Putting this into the definition of `$\gamma$`

one can cancel out a lot of things, resulting in the following formula which does only depend on the test quantities `$p$`

, `$\alpha$`

and `$\beta$`

:
`$$ \begin{equation} \gamma = \frac{1-\beta}{\alpha} \cdot \frac{1-p}{p}. \label{eq:2} \end{equation} $$`

## Example: Mammography

It is not very easy to get reliable and recent values for sensitivity and prevalence for mammography. The german Wikipedia article refers to `$\alpha=0.83$`

and `$\beta=0.97$`

. These values will be used since they roughly agree with some studies I found, like this one. For the prevalence there are some statements from the Robert Koch Institute (p. 77ff), that suggest a value of `$p = 0.009$`

for Germany. If we plug all these values into formula `$\eqref{eq:2}$`

we get
`$$ \gamma_{\text{mammo}} = \frac{0.03 \cdot 0.991}{0.83 \cdot 0.009} \approx 3.98 $$`

This means that when a woman undergoes a mammography and gets a positive result it is nevertheless nearly four times more likely that she does not have breast cancer than that the diagnosis is correct. The imbalance becomes even more obvious if we translate this into absolute numbers (I will, however, not carry out the neccessary calculations). From the data of the Robert Koch Institute we can deduce that at the time of the study there were roughly 42.9 million woman in Germany. If each one of them would undergo a mammography, this would end up in about 1.6 million positive test. But from these, not less than 1.2 million are false positives and merely 400,000 acually have breast cancer. These numbers alone should be reason enough to challenge the value of such screenings.

## Example 2: HIV test

Another very relevant example are HIV tests.
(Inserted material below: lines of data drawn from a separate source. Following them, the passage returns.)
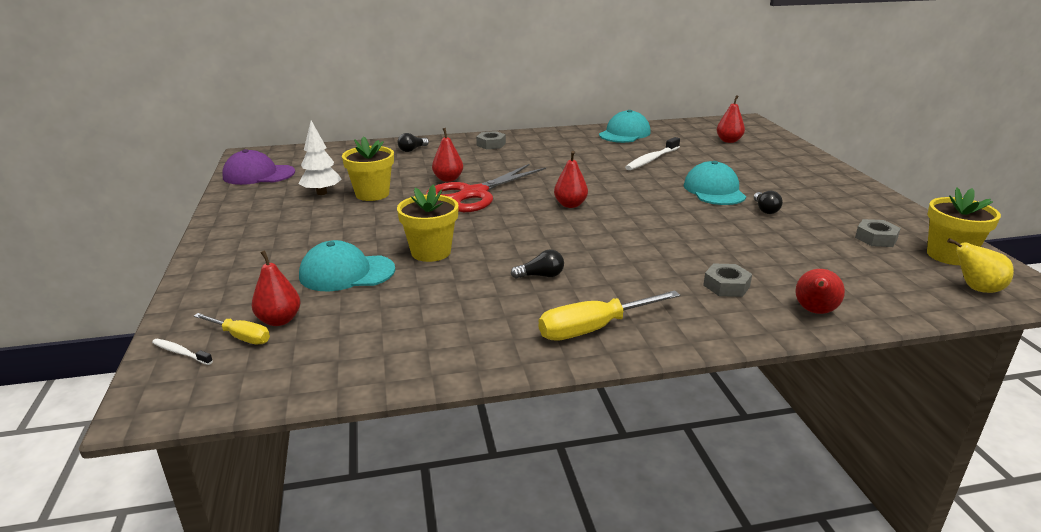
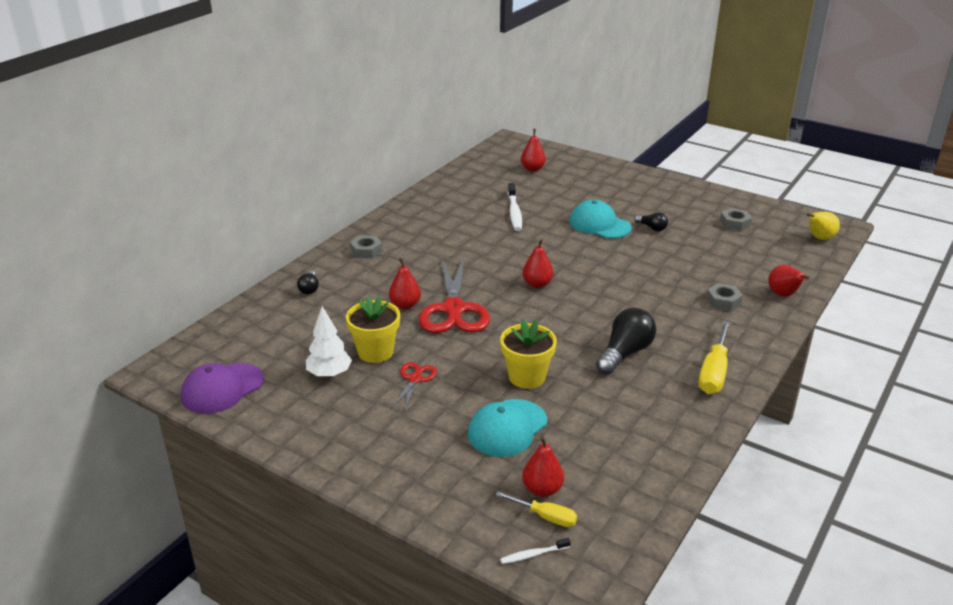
camera: 45 degrees left, 5 degrees up
yellow screwdriver [194,313,270,345] -> yellow screwdriver turned 45 degrees clockwise [496,491,577,527]
black light bulb [511,249,564,279] -> black light bulb [596,308,656,375], size x1.88
turquoise cap [599,110,651,143] -> none
yellow flower pot [927,187,1001,265] -> none
none -> red scissors [392,362,437,412]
Although the standard tests partly have an extremely high accuracy of up to `$\alpha = \beta = 0.999$`

, the validity of a single test is rather limited.The reason for this is a very low prevalence: The Robert Koch Institute estimated the number of HIV infected people in Germany to about 80,000 at the end of 2013. At that time this meant a prevalence of `$p \approx 0.0011$`

. From this we deduce
`$$ \gamma_{\text{HIV}} = \frac{0.001 \cdot 0.9989}{0.999 \cdot 0.0011} \approx 0.91 $$`

This in turn means that the likelihood to be healthy in case of a positive test result is only slightly less than the one of being actually sick. That is the reason why a person with a positive HIV test will directly undergo some additional tests to get a proper result.